▶ Directions for this task
When you reach the line with "directly to the" in the listing below, transcribe it and each line after it up to and including the line with "command directly as", exactly and with nothing else.

▶ Record extracts
=-=-=
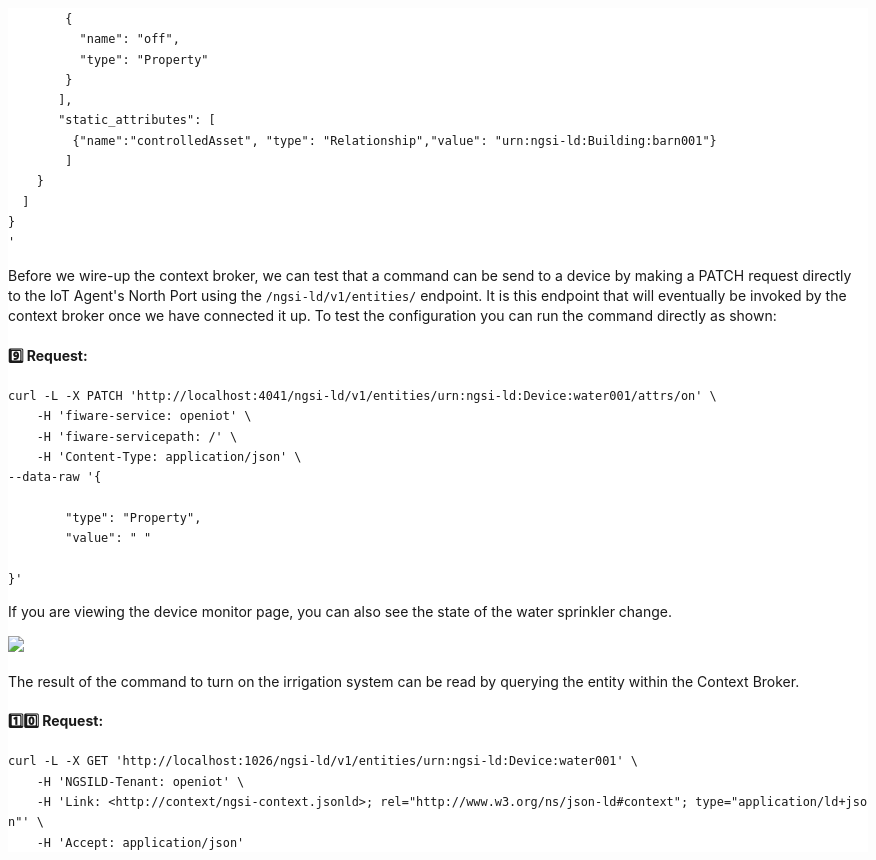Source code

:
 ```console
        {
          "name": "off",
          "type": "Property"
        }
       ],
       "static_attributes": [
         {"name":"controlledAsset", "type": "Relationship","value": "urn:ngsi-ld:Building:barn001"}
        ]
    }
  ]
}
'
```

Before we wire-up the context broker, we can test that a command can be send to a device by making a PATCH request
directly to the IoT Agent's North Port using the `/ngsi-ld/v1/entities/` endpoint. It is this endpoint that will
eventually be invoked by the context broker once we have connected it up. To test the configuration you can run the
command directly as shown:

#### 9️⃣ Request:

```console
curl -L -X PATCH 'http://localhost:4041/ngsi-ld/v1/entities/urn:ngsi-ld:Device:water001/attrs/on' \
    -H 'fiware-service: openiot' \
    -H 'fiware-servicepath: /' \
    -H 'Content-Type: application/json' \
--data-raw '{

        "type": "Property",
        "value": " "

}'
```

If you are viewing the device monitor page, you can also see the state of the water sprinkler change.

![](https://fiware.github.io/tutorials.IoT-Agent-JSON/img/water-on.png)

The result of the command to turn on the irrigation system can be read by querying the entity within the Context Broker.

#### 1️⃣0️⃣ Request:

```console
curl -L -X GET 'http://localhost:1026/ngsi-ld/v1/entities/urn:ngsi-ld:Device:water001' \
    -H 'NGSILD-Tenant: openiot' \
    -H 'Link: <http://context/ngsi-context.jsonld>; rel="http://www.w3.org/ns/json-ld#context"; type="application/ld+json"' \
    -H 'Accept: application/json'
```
=-=-=
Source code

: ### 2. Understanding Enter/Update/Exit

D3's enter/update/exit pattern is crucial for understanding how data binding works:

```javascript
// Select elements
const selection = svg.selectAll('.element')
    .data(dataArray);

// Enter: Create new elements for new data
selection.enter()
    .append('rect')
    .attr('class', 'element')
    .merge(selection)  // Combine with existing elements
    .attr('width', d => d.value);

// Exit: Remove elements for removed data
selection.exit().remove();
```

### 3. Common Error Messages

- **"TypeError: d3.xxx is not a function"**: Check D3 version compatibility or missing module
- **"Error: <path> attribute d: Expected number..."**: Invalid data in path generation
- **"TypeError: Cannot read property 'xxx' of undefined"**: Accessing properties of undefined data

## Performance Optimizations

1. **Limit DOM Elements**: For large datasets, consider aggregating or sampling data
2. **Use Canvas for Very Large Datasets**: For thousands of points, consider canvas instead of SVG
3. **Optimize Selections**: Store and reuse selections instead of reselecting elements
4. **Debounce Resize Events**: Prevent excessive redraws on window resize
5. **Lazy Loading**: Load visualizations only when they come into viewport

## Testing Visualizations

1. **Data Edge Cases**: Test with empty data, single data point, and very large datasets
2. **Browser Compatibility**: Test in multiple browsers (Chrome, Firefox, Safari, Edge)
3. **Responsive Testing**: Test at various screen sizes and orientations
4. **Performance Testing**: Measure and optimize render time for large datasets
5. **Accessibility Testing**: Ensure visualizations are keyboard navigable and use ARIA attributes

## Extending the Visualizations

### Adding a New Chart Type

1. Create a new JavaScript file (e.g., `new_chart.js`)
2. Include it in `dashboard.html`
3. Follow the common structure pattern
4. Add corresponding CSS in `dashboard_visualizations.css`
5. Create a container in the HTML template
=-=-=
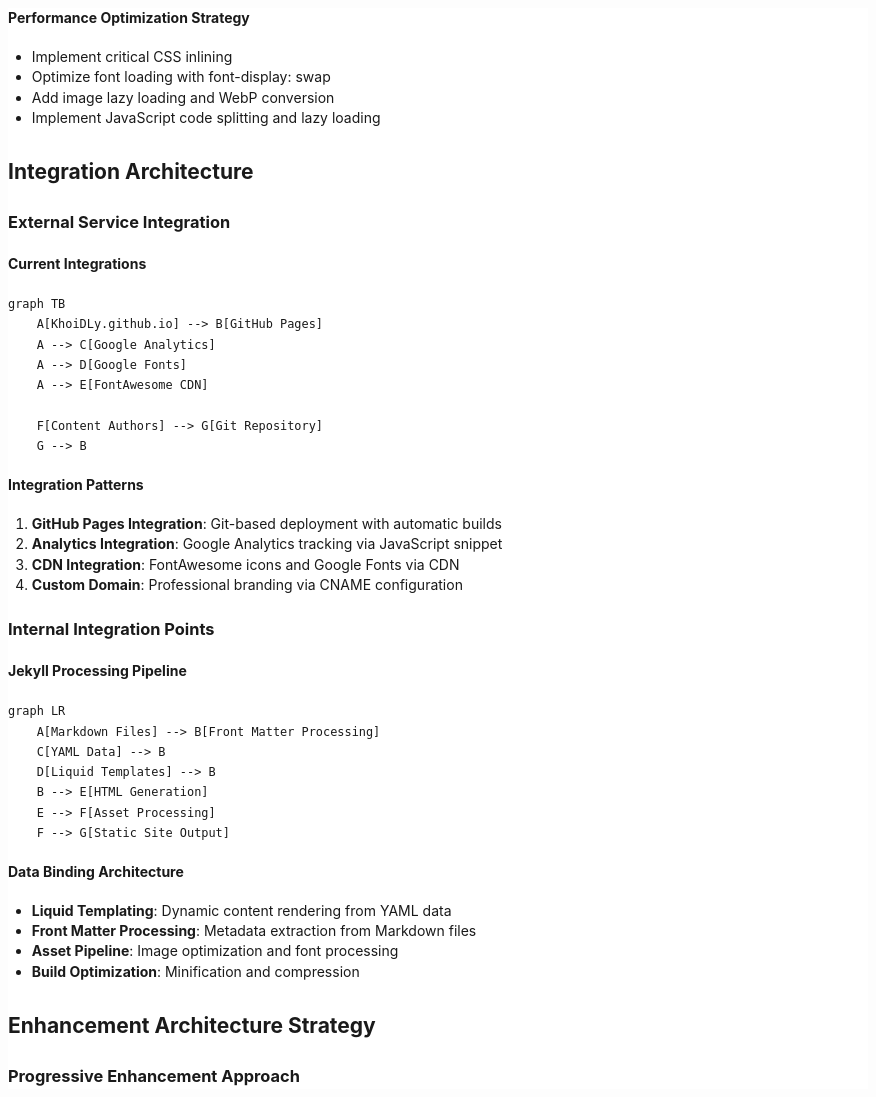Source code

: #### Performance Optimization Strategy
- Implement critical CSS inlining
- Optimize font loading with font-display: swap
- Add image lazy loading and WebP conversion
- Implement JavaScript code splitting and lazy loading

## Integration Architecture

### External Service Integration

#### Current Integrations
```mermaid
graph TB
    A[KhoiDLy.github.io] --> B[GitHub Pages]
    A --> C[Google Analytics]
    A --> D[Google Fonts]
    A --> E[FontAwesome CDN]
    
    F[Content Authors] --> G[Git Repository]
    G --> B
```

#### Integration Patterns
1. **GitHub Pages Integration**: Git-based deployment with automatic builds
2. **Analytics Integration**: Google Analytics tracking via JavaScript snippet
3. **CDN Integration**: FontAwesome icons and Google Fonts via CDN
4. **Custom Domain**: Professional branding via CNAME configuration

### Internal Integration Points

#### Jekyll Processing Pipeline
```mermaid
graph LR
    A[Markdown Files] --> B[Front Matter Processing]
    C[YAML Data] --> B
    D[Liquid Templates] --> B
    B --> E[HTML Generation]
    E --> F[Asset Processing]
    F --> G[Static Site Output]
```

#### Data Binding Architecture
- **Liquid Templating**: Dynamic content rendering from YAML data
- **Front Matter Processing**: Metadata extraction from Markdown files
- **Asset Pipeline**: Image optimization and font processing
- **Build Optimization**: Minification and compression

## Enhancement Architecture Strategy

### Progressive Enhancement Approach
=-=-=
▶ Answer box
directly to the IoT Agent's North Port using the `/ngsi-ld/v1/entities/` endpoint. It is this endpoint that will
eventually be invoked by the context broker once we have connected it up. To test the configuration you can run the
command directly as shown:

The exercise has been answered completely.